From the always impressive James Howard Kunstler, comes an eloquent synopsis of the misgivings many people have about the presidential election campaign. No Confidence?
CNN is frantically advertising a set of “live” debates between the presidential candidates this week — Democrats Sunday and Republicans Tuesday, with loads of “color commentary” before and after. This big media show is being staged in New Hampshire, whose once-significant early primary election has been reduced — like so much else in our national life — to merely symbolic status now that fifteen other states have crammed theirs into the super-duper primary day of February 5, 2008. Since I believe that a collective unconscious operates among groups at all levels of the social hierarchy, including the national level, this extraordinarily early staged contest says a lot about how insecure we must be about our leadership, about our place in the world, and about where we are headed.

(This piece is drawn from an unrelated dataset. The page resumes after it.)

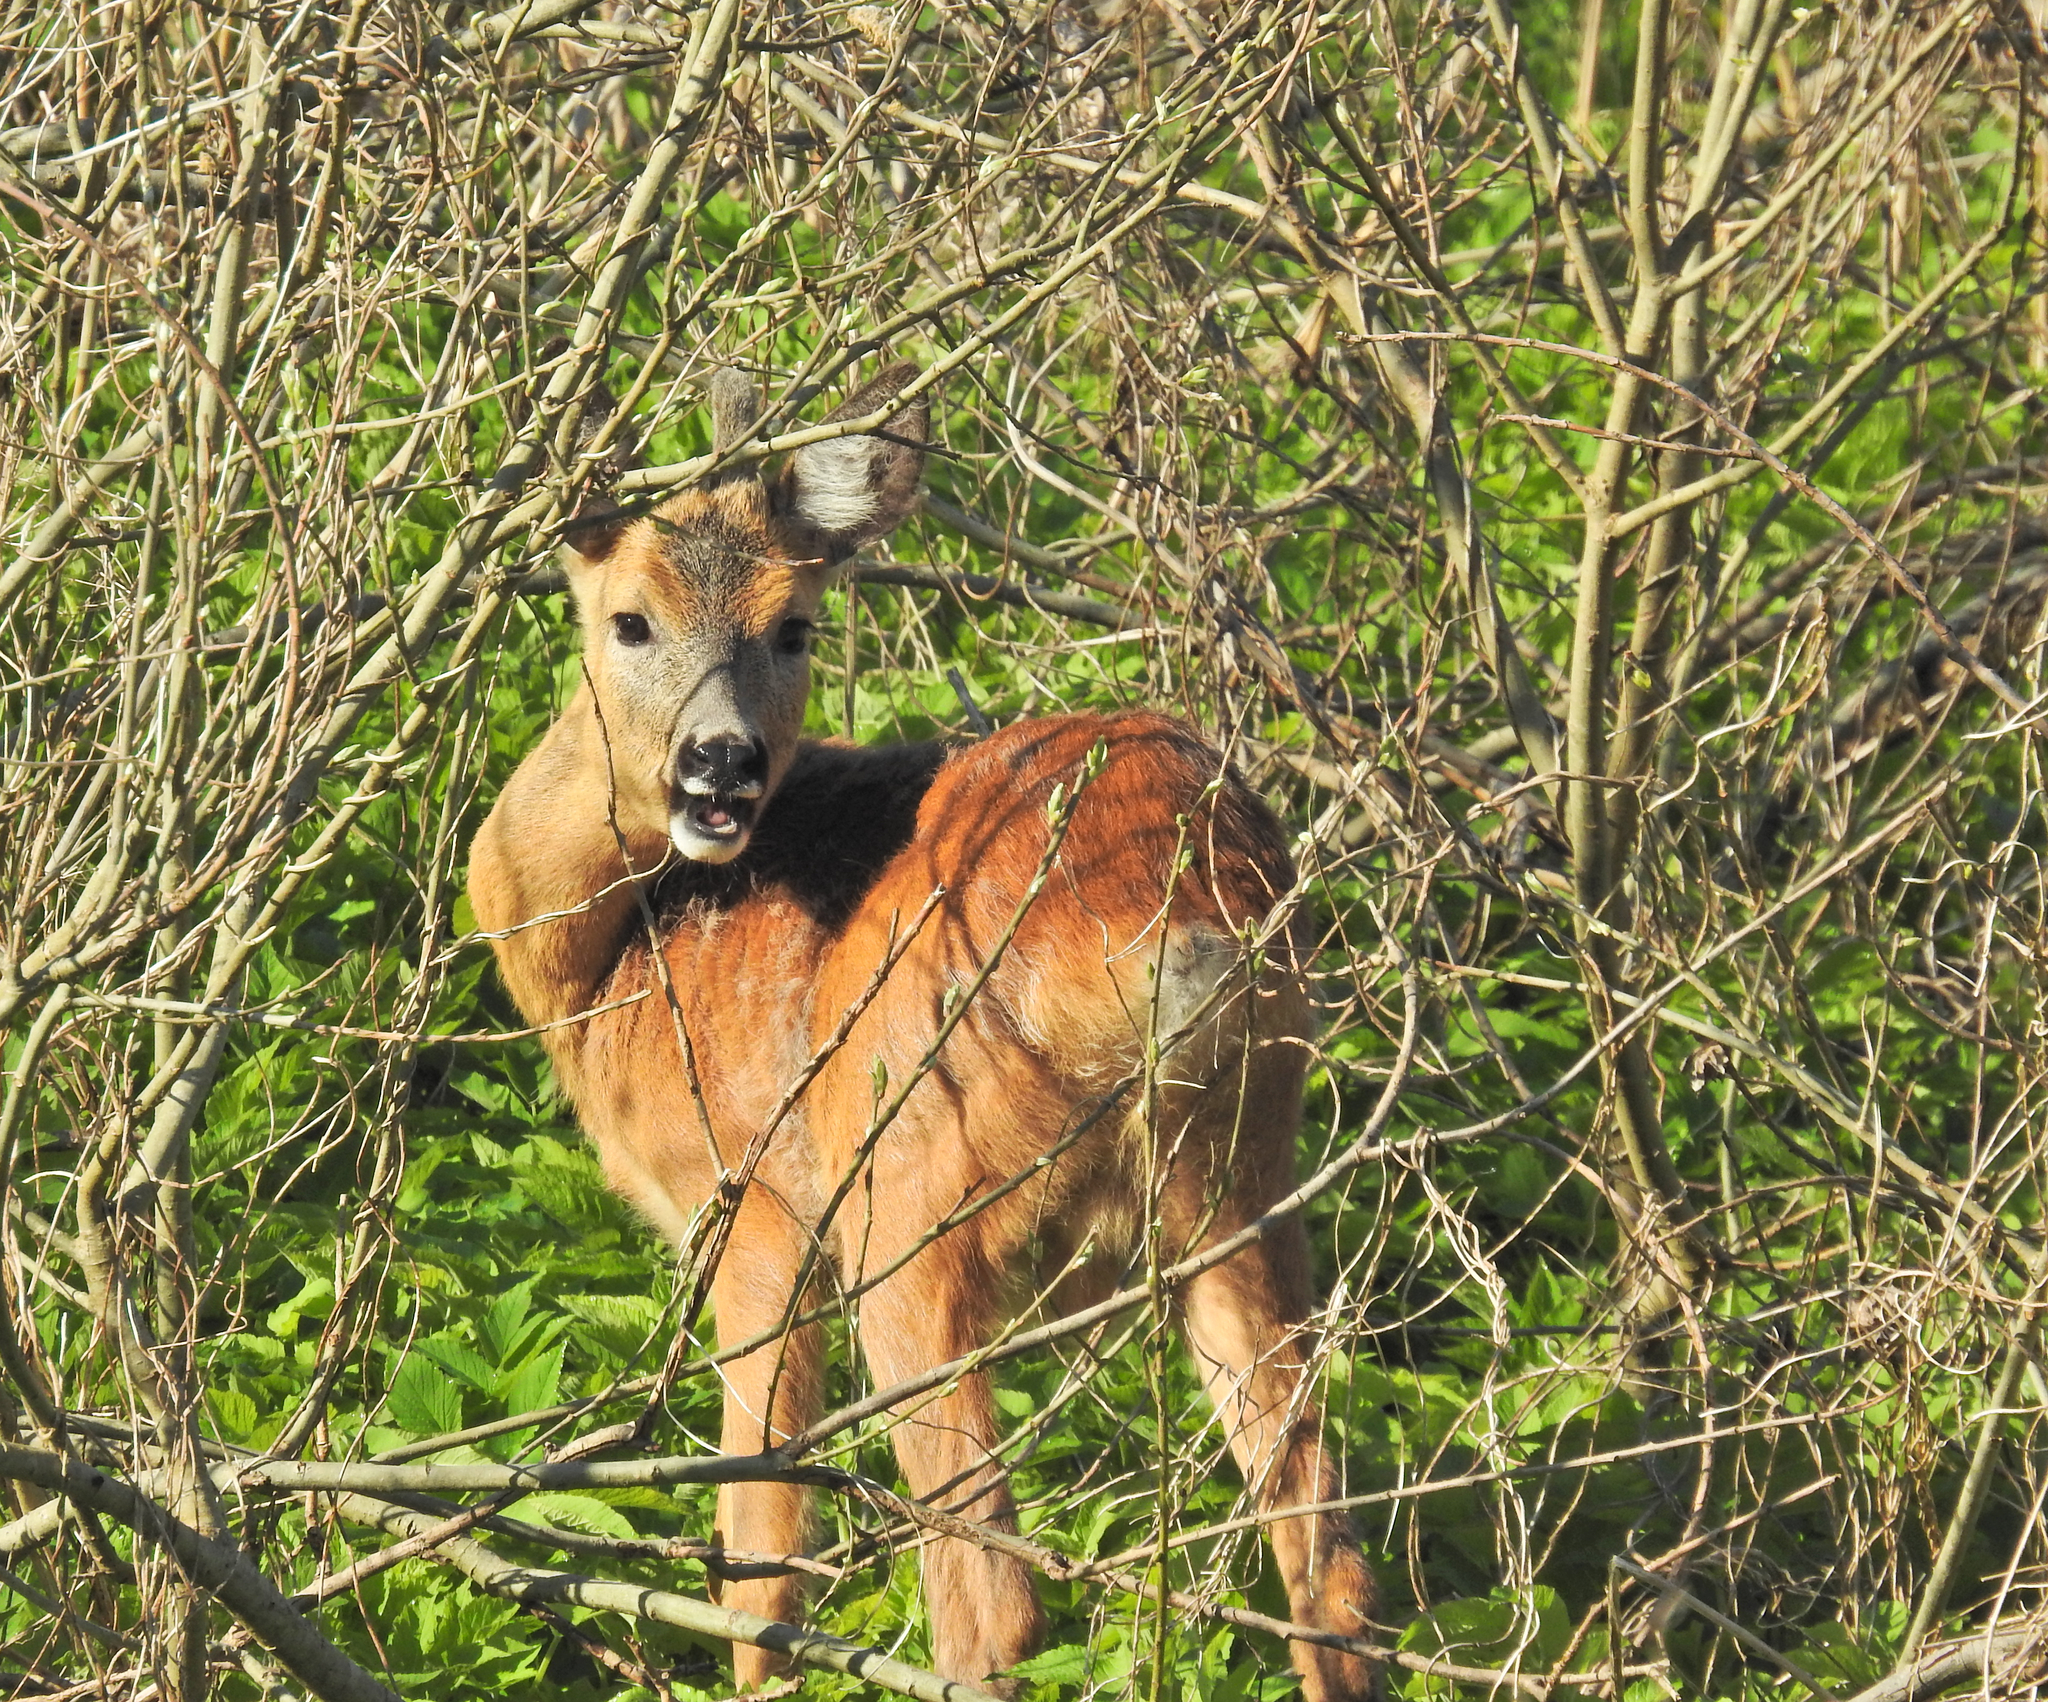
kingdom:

US election campaign periods have never been regulated in terms of a set number of weeks or months, the way some other nations do. But the 2008 US election is the first in my lifetime that ramped up to such an intense and formal level of activity so far in advance. If nothing else, the amount of money that the candidates need to raise — and burn through in airplane charters, staff salaries, and staged events — puts them all in jeopardy of corrupting themselves to the various donors desperate to preserve their prerogatives under the status quo.
What everybody seems to sense semi-consciously is that the status quo is dragging the US into an abyss.
More after the jump
I'm not sure I share fully Mr. Kunstler's level of pessimism with regard to the process that seems to have unfolded and produced a rather strange new elections process. But I do share his sense that is is quite wrong. This rush by states to shove themselves to the front of the primary process is based upon deeply flawed thinking. Individually they are using the rationale that they don't want their states influence to be diminished and thus want to move to the “important” early stages. Collectively, once everyone is “early” then everyone's influence is diminished.
This the the classic Prisoner's Dilemma.
Two suspects, A and B, are arrested by the police. The police have insufficient evidence for a conviction, and, having separated both prisoners, visit each of them to offer the same deal: if one testifies for the prosecution against the other and the other remains silent, the betrayer goes free and the silent accomplice receives the full 10-year sentence. If both stay silent, both prisoners are sentenced to only six months in jail for a minor charge. If each betrays the other, each receives a two-year sentence. Each prisoner must make the choice of whether to betray the other or to remain silent. However, neither prisoner knows for sure what choice the other prisoner will make. So this dilemma poses the question: How should the prisoners act?
The dilemma arises when one assumes that both prisoners only care about minimizing their own jail terms. Each prisoner has two options: to cooperate with his accomplice and stay quiet, or to defect from their implied pact and betray his accomplice in return for a lighter sentence. The outcome of each choice depends on the choice of the accomplice, but each prisoner must choose without knowing what his accomplice has chosen to do.
In deciding what to do in strategic situations, it is normally important to predict what others will do. This is not the case here. If you knew the other prisoner would stay silent, your best move is to betray as you then walk free instead of receiving the minor sentence. If you knew the other prisoner would betray, your best move is still to betray, as you receive a lesser sentence than by silence. Betraying is a dominant strategy.
But we aren't in a prisoner's dilemma situation. Everyone knows what's going on and there is pretty high transparency. Not just about the election but about all the hard issues facing our nation. But, it seems everyone continues to maintain the strategy of Always Betray.
I think this election campaign is going to end badly. No one can hope to emerge from the two-year long slog through the morass of opposition research and media scab-picking with anything resembling the political legitimacy required to lead our fractured and fractious nation in the coming years.